• TRY IT: Go to the line containing "index dip: (225, 38)" in the records below and print it and every following line exactly, on through the line containing "thumb ip: (72, 193)", then stop.

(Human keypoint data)
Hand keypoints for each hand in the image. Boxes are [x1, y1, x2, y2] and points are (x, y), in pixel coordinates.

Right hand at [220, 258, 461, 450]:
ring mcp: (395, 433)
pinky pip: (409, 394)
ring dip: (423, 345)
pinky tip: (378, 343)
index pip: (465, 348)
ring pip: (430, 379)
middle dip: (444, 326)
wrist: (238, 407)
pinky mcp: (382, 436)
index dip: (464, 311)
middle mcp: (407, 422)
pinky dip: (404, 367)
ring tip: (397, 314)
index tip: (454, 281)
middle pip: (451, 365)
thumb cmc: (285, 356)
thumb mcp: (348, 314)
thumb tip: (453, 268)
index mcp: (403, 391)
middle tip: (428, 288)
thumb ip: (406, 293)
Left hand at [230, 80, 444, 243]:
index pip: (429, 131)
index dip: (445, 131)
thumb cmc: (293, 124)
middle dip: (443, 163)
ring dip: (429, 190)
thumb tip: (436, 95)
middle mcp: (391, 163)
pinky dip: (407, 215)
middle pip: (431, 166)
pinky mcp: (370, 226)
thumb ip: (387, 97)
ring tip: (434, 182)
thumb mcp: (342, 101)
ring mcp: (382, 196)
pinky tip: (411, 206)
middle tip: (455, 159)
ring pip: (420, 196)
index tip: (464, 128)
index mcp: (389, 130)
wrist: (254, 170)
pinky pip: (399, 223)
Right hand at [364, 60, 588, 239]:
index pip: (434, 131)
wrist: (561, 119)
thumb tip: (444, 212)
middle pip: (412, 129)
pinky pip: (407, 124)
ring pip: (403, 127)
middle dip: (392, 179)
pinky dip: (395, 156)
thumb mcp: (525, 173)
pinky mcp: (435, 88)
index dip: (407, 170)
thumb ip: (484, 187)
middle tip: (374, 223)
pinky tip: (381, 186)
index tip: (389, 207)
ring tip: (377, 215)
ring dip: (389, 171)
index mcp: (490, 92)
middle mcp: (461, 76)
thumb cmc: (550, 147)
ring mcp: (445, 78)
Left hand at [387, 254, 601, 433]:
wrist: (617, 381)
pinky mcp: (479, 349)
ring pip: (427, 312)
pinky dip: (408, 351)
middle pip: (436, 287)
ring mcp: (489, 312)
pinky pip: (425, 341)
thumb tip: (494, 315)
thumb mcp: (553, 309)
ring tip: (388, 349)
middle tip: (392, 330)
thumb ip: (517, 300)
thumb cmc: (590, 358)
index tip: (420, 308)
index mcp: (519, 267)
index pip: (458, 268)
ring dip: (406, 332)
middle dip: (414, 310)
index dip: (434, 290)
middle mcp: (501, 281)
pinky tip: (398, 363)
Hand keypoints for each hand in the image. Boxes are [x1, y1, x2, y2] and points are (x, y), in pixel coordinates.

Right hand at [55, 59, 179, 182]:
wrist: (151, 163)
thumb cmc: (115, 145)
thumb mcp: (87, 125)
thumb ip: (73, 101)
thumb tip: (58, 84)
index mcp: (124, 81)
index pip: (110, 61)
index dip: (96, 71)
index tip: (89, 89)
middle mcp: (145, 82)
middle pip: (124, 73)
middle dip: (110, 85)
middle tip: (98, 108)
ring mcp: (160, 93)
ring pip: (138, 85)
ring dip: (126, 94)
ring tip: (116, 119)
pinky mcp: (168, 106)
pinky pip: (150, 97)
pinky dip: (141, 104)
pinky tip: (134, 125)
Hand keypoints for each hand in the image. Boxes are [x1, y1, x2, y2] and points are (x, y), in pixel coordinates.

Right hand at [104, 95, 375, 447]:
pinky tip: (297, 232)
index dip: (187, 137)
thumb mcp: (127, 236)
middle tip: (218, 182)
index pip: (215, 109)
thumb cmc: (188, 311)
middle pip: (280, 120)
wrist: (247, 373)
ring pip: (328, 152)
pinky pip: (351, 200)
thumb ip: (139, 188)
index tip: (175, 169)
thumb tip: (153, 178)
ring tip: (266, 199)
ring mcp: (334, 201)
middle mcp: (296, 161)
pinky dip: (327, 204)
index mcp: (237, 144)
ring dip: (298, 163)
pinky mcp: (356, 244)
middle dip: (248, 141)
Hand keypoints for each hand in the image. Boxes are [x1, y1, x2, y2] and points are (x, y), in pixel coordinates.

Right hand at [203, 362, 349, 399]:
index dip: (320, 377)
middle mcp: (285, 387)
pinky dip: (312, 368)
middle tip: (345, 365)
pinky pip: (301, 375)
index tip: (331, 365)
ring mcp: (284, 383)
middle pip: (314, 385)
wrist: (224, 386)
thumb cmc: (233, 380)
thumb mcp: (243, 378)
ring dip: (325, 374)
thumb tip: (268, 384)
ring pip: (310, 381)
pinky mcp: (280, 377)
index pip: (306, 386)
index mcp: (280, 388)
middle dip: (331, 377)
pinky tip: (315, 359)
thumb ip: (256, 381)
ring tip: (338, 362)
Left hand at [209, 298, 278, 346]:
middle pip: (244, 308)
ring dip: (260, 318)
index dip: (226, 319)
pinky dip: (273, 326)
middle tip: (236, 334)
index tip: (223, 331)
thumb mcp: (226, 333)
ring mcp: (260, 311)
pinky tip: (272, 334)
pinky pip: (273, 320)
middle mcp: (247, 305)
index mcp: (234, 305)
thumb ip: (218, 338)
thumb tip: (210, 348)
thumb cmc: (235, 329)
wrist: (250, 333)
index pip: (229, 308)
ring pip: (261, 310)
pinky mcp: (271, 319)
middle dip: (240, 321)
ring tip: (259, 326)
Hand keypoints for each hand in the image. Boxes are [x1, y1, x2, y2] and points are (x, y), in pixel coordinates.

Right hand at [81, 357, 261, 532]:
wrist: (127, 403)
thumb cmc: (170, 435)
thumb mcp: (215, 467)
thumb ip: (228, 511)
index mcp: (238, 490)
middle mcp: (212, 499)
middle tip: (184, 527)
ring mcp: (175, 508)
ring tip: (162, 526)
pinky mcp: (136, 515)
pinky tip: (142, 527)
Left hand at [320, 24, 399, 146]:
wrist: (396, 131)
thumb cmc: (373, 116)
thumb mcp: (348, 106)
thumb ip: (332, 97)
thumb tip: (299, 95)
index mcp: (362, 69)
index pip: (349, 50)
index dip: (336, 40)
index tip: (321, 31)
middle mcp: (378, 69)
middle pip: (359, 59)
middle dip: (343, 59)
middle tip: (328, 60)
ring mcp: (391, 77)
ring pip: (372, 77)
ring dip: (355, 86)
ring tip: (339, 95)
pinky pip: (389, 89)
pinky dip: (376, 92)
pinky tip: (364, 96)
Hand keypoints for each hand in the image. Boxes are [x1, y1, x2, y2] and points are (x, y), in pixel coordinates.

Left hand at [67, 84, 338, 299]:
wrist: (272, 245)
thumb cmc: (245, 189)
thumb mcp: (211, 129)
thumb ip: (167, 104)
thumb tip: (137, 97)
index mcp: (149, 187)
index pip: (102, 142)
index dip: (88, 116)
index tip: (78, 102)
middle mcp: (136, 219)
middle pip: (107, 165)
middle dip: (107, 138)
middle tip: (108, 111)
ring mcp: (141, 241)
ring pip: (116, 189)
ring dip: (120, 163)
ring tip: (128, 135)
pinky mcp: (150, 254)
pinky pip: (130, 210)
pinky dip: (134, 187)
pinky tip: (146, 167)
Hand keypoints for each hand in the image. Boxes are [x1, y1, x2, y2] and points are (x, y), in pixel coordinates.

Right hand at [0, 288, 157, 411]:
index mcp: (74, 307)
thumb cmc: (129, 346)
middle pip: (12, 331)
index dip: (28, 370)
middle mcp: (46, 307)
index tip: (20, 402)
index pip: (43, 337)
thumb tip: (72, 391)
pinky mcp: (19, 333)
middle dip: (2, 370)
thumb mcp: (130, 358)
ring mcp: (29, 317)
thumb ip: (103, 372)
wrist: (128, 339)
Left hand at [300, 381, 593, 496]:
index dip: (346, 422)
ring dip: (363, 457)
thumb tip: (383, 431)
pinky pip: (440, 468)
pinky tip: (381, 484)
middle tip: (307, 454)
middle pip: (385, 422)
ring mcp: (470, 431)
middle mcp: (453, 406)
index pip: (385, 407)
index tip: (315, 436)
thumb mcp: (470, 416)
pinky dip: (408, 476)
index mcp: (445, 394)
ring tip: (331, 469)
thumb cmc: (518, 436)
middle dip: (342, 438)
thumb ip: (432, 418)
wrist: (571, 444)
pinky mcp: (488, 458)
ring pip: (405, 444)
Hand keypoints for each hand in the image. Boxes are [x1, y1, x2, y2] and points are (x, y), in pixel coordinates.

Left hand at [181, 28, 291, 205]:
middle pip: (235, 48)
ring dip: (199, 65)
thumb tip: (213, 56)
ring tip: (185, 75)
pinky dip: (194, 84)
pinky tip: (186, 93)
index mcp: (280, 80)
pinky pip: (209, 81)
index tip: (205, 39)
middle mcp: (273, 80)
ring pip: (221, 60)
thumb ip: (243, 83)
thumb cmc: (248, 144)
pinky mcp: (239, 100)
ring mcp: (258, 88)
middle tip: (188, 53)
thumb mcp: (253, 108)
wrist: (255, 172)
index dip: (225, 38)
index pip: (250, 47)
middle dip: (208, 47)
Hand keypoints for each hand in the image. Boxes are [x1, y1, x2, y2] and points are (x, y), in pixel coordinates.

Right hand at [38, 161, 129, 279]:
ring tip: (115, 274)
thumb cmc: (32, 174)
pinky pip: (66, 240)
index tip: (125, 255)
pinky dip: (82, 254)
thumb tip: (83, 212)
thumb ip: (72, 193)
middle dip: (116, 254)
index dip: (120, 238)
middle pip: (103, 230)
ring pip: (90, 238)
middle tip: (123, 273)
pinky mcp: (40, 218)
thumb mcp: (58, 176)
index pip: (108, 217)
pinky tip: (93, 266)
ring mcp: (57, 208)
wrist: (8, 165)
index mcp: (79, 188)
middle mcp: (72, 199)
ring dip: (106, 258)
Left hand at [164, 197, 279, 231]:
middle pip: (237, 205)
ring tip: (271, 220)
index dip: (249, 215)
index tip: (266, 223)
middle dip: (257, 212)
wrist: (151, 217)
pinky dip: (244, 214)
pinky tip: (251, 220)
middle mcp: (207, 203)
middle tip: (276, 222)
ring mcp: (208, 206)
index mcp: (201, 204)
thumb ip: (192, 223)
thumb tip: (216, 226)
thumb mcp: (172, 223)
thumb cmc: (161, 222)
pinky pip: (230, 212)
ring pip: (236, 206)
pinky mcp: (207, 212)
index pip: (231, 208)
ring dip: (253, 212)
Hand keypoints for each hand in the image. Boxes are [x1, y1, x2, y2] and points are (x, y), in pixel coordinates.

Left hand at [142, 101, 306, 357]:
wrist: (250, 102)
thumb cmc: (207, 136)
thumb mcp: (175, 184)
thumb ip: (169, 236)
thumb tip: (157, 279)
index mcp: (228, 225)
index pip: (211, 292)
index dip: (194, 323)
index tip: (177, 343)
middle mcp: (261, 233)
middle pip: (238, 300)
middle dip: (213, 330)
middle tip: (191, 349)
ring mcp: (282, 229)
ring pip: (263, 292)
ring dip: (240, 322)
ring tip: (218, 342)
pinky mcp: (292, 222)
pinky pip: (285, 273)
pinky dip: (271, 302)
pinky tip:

• SOLUTION TO THIS TASK:
index dip: (225, 38)
index pip: (250, 47)
middle dip: (208, 47)
Hand keypoints for each hand in the image. Boxes are [x1, y1, x2, y2] and points are (x, y), in pixel coordinates.

Right hand at [38, 161, 129, 279]:
ring tip: (115, 274)
thumb cmc: (32, 174)
pinky pip: (66, 240)
index tip: (125, 255)
pinky dip: (82, 254)
thumb tip: (83, 212)
thumb ip: (72, 193)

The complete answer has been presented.